A consistent characteristic of globalized capitalism is An unintended attack on systemic resilience. While companies are striving for comparable profitable strategies and penetrate financialization and digitization, the economic system loses its diversity and begins to synchronize. While they consolidate, and the largest conglomerates become hubs with which many other companies are connected (think of Amazon or the food and agricultural giant Cargill), large failures can be done with amazing speed.

Since every company seeks efficiency, the system loses its redundancy. Since trade rules and physical infrastructure are standardized (think of those identical container terminals, shipping and truck networks), the system loses both modularity and backup strategies. When a system has lost its resilience, a small external shock in the cascade can cause.

Paradoxically, with his trade wars and mistreatment of worldwide standards, Trump would help to disynchronize the system and re -introduce some modularity. But while at the same time he takes up power interrupers, undermines readyness and treats earth systems as an enemy to be crushed, the net effect is likely to make human systems More susceptible to collapse.

At least in the short term, the far right tends to take advantage of chaos and disruption: this is another of the feedback klussen that can change a catastrophe of a crisis. Trump presents himself as the hero who will save the nation of the fractures he has caused, while bending the blame on scapegoats.

As an alternative, as a collapse seems to be, Trump and his team may not want to respond. Like many of the ultra -rich, entertainment figures in or around the administration The kind of psychopathic fantasies that Ayn Rand surrendered in her novels Atlas Shugged and the fountainhead, in which Plutocrats leave the proles to die in the inferno they have created, while they migrate to their new -Zeeland bunkers, Mars or The ocean floor (Forgotten, as they always do, that their wealth, power and survival is completely dependent on other people). Or they long for another Apocalypse, in which the rest of us roasts while They party with Jesus In his restored Kingdom.

Every government must hope and prepare for the worst. But as they do Climate and ecological breakdownfreshwater exhaustionthe possibility of food system collapsesantibiotic resistance And nuclear proliferationMost governments, including those of the UK, now seem to hope and leave it behind. So, although there is no replacement for an effective government, we must try to create our own back -up systems.

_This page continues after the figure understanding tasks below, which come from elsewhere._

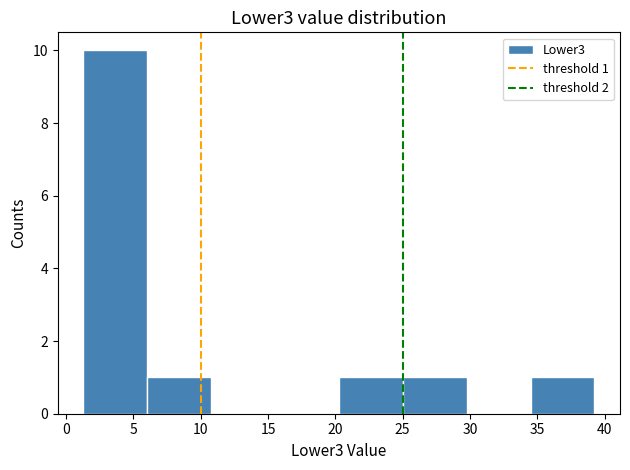

Over which range of the x-axis is the bar tallest?

1.5 to 6.0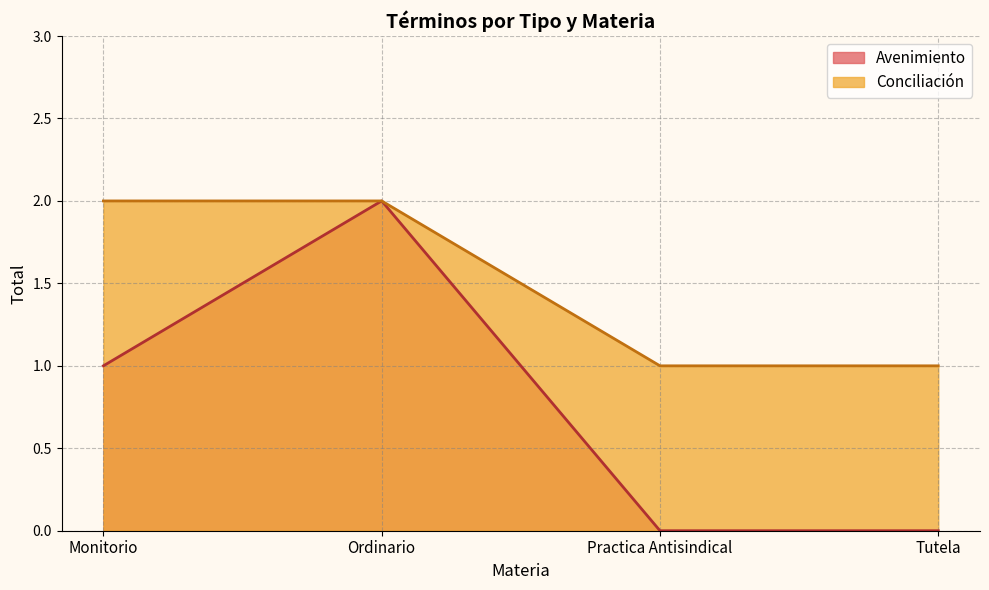

What is the approximate value at Ordinario?

2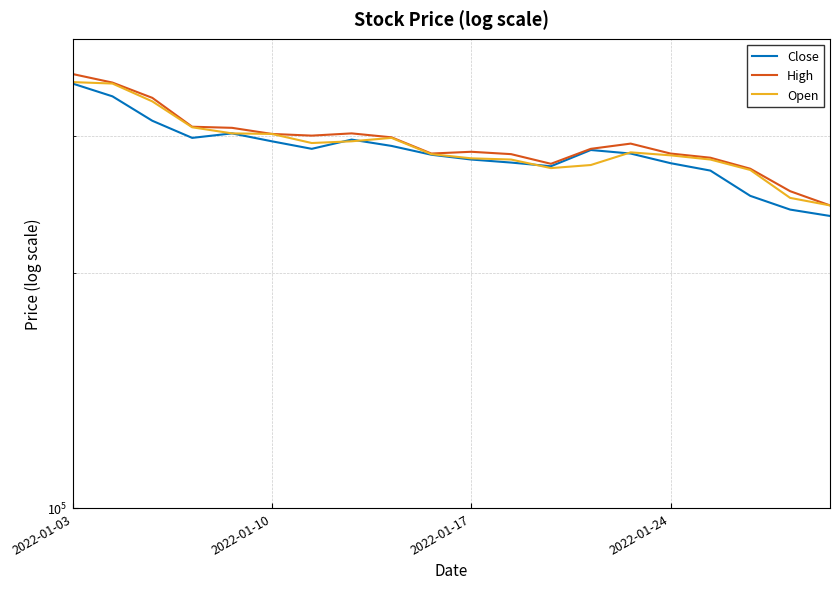

At which category is the sum across all series the highest?

2022-01-03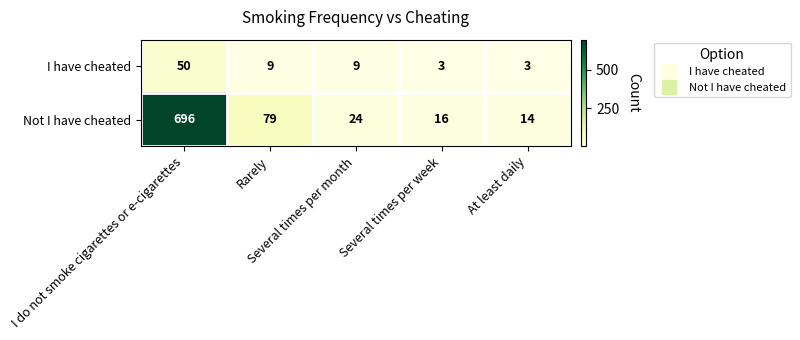

At Several times per week, list the series in order from largest to smallest.

Not I have cheated, I have cheated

Start with this principle: don’t just look at your fears. Make friends, meet neighbors, set up support networks, help those who are struggling. Since the beginning of humanity, people with robust social networks have been more resilient than those without.

Discuss what we confront, explore the resources we can respond to. Start to build a deliberative, participatory democracy through neighborhood networks, to solve at least some of the problems that can be solved at the local level. If you can, secure local sources for the community (in England this will be made easier Community right to buyLike Scotland’s).

From democratized neighborhoods we can try to develop a new politics, presented in the lines by Murray BookchinIn which decisions are made up, not down, with the aim of creating a political system, not only more democratically than we are currently suffering, but that also enable more diversity, redundancy and modularity.

Yes, we also need – and urgently – national and worldwide action, through governments. But it starts to look like nobody has our back. Prepare for the worst.